Use `F` to call any standard XPath function inside a predicate.

```python
# Select the first list item
# XPath: //li[position()=1]
query_first = E.li[F.position() == 1]

# Select the last list item
# XPath: //li[last()]
query_last = E.li[F.last()]
```

#### Combining Predicates with `&` and `|`

-   `&`: Logical `and`
-   `|`: Logical `or`

```python
# Find an <a> with href="/home" AND a target attribute
# XPath: //a[@href="/home" and @target]
query_and = E.a[(A.href == "/home") & A.target]

# Find a <div> with id="sidebar" OR class="nav"
# XPath: //div[@id="sidebar" or contains(@class,"nav")]
query_or = E.div[(A.id == "sidebar") | A.class_.contains("nav")]
```
**Important:** Due to Python's operator precedence, it's highly recommended to wrap combined conditions in parentheses `()`.

#### Positional Predicates

Use integers (1-based) or negative integers (from the end) directly.

```python
# Select the second <li>
# XPath: //li[2]
query = E.li[2]

# Select the last <li> (equivalent to F.last())
# XPath: //li[last()]
query_last = E.li[-1]
```

### 5. Working with Results

-   `.child()`/`.descendant()` return a single `XPathElement`.
-   `.children()`/`.descendants()` return an `Union[XPathElementList, str, float, bool, List[str]]`.

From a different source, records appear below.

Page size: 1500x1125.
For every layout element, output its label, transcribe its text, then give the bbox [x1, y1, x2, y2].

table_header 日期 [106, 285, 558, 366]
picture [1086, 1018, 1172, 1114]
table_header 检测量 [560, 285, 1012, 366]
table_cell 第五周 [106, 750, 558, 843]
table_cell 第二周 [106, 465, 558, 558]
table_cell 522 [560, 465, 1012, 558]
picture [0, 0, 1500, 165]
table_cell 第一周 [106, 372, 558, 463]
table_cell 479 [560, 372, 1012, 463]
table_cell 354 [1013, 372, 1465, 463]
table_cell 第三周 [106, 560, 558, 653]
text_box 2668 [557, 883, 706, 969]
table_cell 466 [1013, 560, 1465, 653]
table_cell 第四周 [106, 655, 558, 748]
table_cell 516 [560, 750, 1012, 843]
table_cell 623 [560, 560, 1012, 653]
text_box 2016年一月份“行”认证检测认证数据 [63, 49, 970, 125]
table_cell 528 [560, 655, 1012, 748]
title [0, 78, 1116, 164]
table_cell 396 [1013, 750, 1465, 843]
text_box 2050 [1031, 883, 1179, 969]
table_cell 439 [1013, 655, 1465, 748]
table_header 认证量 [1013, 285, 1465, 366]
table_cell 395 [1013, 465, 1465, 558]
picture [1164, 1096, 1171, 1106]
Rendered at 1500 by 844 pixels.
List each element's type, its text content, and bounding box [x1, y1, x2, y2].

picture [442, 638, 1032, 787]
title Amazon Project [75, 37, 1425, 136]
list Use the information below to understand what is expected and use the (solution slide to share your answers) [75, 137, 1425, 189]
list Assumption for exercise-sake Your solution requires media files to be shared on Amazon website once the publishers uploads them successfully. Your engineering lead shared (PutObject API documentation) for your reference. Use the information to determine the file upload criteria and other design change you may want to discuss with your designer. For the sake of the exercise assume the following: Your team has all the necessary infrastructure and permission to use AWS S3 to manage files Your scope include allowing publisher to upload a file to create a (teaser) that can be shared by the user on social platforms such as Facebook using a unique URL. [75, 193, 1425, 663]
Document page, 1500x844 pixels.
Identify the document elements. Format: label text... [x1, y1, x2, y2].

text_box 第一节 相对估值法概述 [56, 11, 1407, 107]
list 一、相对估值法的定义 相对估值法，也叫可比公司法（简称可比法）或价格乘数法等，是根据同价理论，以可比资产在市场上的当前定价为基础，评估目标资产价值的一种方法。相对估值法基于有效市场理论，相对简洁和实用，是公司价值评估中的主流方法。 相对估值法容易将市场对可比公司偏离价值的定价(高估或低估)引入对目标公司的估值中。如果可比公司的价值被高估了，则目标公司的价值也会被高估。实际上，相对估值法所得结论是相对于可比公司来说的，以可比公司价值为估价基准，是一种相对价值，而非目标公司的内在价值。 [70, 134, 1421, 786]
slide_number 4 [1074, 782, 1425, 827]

#### `XPathElement` (Single Result)

-   `.tag`: The element's tag name (e.g., `'div'`).
-   `.attr`: A dictionary of all attributes.
-   `element['name']`: Access an attribute directly.
-   `.string()`: Get the concatenated text of the element and all its children (`string(.)`).
-   `.text()`: Get a list of only the element's direct text nodes (`./text()`).
-   `.parent()`: Get the parent element.
-   `.next_sibling()` / `.prev_sibling()`: Get adjacent sibling elements.
-   `.xpath(query)`: Execute a raw string or a constructed query within the context of this element.

#### `XPathElementList` (Multiple Results)

-   `.one()`: Ensures the list contains exactly one element and returns it; otherwise, raises an error.
-   `.first()` / `.last()`: Get the first or last element; raises an error if the list is empty.
-   `len(element_list)`: Get the number of elements.
-   `.filter(func)`: Filter the list based on a function.
-   `.map(func)`: Apply a function to each element and return a list of the results.
-   Can be iterated over directly: `for e in my_list: ...`
-   Supports slicing and indexing: `my_list[0]`, `my_list[-1]`

### 6. DOM Manipulation

Modify the document tree with ease.

```python
from xpathkit import XPathElement, E, A

# Assuming 'root' is a parsed XPathElement
# Find the <ul> element
ul = root.descendant(E.ul)

# Create and append a new <li>
new_li = XPathElement.create("li", attr={"class": "new-item"}, text="Item 4")
ul.append(new_li)

# Remove an element
item_to_remove = ul.child(E.li[A.class_.contains("disabled")])
if item_to_remove:
    ul.remove(item_to_remove)

# Print the modified HTML
print(root.tostring())
```

---

## 📄 License

This project is licensed under the MIT License. See the `LICENSE` file for details.